Rewrite these lines, putting "Bibelstævne" in place of "Bibeltræf" wherever it occurs and keeping everything else the same.

####

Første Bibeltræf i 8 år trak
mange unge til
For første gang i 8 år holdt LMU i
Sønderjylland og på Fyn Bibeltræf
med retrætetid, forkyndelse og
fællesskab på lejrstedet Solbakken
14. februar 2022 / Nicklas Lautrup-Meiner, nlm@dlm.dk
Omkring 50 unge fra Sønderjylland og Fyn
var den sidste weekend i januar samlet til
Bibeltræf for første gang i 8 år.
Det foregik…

####

■ **SOLUTION FOR THIS PROBLEM**
Første Bibelstævne i 8 år trak
mange unge til
For første gang i 8 år holdt LMU i
Sønderjylland og på Fyn Bibelstævne
med retrætetid, forkyndelse og
fællesskab på lejrstedet Solbakken
14. februar 2022 / Nicklas Lautrup-Meiner, nlm@dlm.dk
Omkring 50 unge fra Sønderjylland og Fyn
var den sidste weekend i januar samlet til
Bibelstævne for første gang i 8 år.
Det foregik…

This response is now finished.